Bel Cantanti
- Formation: 2003
- Type: Opera company
- Location: Washington metropolitan area;
- Artistic director: Katerina Souvorova
- Website: www.belcantanti.com

= Bel Cantanti Opera =

Bel Cantanti is an American opera company under the direction of Dr. Katerina Souvorova. It was formed in 2003 to give performance opportunities to operatic talent in the Washington, D.C. area. It has produced more than 50 different fully staged operas and gala events with young professionals since 2003. The productions has been in a variety of venues including: the Austrian Embassy in D.C., the French Embassy in Georgetown, and the German Embassy in D.C.. Bel Cantanti performed at the Randolph Theater in Silver Spring, Maryland, located in a Montgomery County, Maryland community center, until the County closed the center in favor of an affordable housing project. Most performances are now held at the Bender Jewish Community Center in Rockville, Maryland.

== Productions ==
In December 2003, Bel Cantanti held its first fully–staged opera production, Menotti's Amahl and the Night Visitors, at St. James Episcopal Church in Leesburg, Virginia. Bel Cantanti has had continued success with its productions of : Donizetti's L'elisir d'Amore, Verdi's Rigoletto, Menotti's Amahl and the Night Visitors, Tchaikovsky's Eugene Onegin, Rossini's Il barbiere di Siviglia, Donizetti's La fille du régiment, Humperdinck's Hänsel und Gretel, Rachmaninoff's Aleko, Tchaikovsky's Iolanta, Mozart's Le nozze di Figaro, and Donizetti's Lucia di Lammermoor. The company's 2007–2008 season produced fully staged versions of Mozart's Die Entführung aus dem Serail (The Abduction from the Seraglio, performed in German, March 2008) and G. Puccini's birth with an abridged version of La bohème. In December 2007 Bel Cantanti is performing a concert version of Humperdinck's Hänsel und Gretel.

In December 2025, "The Snow Queen" a Fairy Tale Family Musical by H. C. Andersen.
Storyteller: Peter Burroughs, Grandmother: Mizuho Takeshita, Melissa Chavez, The Snow Queen: Hannah Wardell, Griselda: Valerie Filloux, Cindy Harris Elkins, The King: Michael Nansel, The Arctic Bird: Leigh Wirth Dencker.
Villagers, Snowflakes, Flowers, Arctic Birds, Robbers, Bel Cantanti Children's Studio, The Four Season Dancers.
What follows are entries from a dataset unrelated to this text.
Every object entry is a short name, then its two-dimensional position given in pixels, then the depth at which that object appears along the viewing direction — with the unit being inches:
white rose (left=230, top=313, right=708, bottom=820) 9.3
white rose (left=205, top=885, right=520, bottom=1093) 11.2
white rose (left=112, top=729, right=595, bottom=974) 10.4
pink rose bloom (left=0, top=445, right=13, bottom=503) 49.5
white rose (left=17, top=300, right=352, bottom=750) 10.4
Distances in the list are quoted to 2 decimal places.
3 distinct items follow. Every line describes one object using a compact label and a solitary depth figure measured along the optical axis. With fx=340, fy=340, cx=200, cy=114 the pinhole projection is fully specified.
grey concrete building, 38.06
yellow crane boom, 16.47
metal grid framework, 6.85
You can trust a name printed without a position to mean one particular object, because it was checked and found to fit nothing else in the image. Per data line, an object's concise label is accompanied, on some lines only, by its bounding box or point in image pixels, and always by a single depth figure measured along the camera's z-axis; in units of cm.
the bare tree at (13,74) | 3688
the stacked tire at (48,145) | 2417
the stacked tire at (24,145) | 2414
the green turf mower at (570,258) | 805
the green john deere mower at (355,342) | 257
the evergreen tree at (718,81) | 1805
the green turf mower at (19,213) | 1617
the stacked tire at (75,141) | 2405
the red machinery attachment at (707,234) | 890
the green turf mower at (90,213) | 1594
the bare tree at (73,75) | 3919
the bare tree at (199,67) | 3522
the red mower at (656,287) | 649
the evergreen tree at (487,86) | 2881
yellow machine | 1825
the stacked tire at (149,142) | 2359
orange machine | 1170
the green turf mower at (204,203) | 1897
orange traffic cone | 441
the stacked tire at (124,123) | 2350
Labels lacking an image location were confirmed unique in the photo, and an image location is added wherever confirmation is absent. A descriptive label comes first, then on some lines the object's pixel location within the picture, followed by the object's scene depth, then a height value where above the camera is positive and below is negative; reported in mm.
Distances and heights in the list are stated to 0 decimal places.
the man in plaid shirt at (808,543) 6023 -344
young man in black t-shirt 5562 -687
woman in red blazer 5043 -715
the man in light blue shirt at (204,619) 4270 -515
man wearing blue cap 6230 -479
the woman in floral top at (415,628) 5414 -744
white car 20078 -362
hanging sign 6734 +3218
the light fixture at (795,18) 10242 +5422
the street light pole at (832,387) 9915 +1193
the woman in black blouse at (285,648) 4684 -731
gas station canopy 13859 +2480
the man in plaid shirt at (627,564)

Choreographer, Elena Indrokova Jones.
Play Writer: Jane Barbara.
Music and artistic director, pianist: Katerina Souvorova

== Reviews ==

Bel Cantanti and its young performers, coached by Katerina Souvorova, have garnered excellent reviews over the years in The Washington Post, The Washington Times, Ionarts.blogspot.com, and other local papers.